BAE Systems has been awarded an 11-year contract to continue its support for the UK’s Royal Air Force Hawk fleet. The £590million contract secures hundreds of engineering jobs in North Wales, home to No. 4 Flying Training School, responsible for training the UK’s next generation of world-class fighter pilots. As well as providing availability support to the RAF’s Hawk T2 fleet, BAE Systems will provide depth maintenance to the RAF’s iconic Red Arrows display team from RAF Valley in Anglesey, ensuring the Hawk fleet continues as a global ambassador for the UK.
The Hawk aircraft is heralded by the RAF as its chosen jet trainer to train its student pilots who will ultimately go on to operate aircraft including the Typhoon, F-35 and next generation combat aircraft. BAE Systems has provided support to the Hawk fleet for 12 years. The new contract will deliver efficiencies through new ways of working and harnessing the use of technology to drive savings which will be reinvested into the RAF’s training capability. As part of the contract, BAE Systems and Babcock will also carry out depth maintenance to the Hawk TMk1 aircraft flown by the Red Arrows from RAF Valley, ensuring the team continues to represent the speed, agility and precision of the RAF at air shows across the globe.
Andrea Thompson, Managing Director – Europe & International, BAE Systems’ Air sector, said: “As the UK’s sovereign combat air capability provider, we pride ourselves in our close work with the RAF to understand its training and operational requirements; supporting the RAF to equip pilots with the skills, capabilities and equipment they need to safeguard national security. Through this collaborative approach with the RAF and our industry partners, we have secured the long-term continuation of Hawk support, which will deliver improved value for money and allow savings to be reinvested which will ultimately benefit the UK’s air power talent and capability.”

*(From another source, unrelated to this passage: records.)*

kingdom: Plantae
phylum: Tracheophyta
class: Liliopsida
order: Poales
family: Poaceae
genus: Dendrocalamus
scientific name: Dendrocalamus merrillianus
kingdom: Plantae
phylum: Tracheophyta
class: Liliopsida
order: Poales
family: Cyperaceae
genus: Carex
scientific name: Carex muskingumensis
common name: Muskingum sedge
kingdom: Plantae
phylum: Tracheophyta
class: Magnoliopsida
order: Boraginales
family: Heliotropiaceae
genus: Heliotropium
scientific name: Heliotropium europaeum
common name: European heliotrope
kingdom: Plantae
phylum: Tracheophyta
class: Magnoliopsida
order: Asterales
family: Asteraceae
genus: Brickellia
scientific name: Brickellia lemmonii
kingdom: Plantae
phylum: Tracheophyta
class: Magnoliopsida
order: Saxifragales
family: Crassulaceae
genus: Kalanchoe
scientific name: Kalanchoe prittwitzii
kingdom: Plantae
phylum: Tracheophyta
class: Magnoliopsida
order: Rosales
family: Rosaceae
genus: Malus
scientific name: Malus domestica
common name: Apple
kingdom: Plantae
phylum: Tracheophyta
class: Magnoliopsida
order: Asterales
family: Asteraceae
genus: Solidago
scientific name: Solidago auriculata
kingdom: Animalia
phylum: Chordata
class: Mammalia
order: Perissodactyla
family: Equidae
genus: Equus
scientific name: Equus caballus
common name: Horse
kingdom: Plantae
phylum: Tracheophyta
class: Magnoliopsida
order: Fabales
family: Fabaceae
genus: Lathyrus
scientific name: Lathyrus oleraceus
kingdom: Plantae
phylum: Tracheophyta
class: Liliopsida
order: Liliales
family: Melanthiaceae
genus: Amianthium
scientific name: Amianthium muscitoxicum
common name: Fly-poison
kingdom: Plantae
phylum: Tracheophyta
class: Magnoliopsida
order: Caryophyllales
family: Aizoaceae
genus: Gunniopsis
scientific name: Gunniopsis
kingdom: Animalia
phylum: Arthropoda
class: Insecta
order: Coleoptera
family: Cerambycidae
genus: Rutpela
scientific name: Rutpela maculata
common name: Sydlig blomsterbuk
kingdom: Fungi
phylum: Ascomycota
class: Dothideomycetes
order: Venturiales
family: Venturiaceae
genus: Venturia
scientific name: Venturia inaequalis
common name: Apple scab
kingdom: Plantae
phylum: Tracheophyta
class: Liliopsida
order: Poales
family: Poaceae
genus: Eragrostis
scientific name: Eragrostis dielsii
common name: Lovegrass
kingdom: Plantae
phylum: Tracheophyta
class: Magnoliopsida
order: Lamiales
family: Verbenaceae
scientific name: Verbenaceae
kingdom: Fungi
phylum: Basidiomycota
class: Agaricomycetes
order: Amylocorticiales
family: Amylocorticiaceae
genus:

The BAE Systems Hawk is a British single-engine, jet-powered advanced trainer aircraft. It was first flown at Dunsfold, Surrey, in 1974 as the Hawker Siddeley Hawk, and subsequently produced by its successor companies, British Aerospace and BAE Systems. It has been used in a training capacity and as a low-cost combat aircraft. The Hawk is operational in two very distinct variants, the Hawk T.Mk 1 (and very similar Mk 1A) and T.Mk 2. The latter has replaced the Mk 1/1A in the flying training role, bringing personnel up to fast jet operational conversion unit (OCU) input standards after they graduate from the turboprop Texan T1.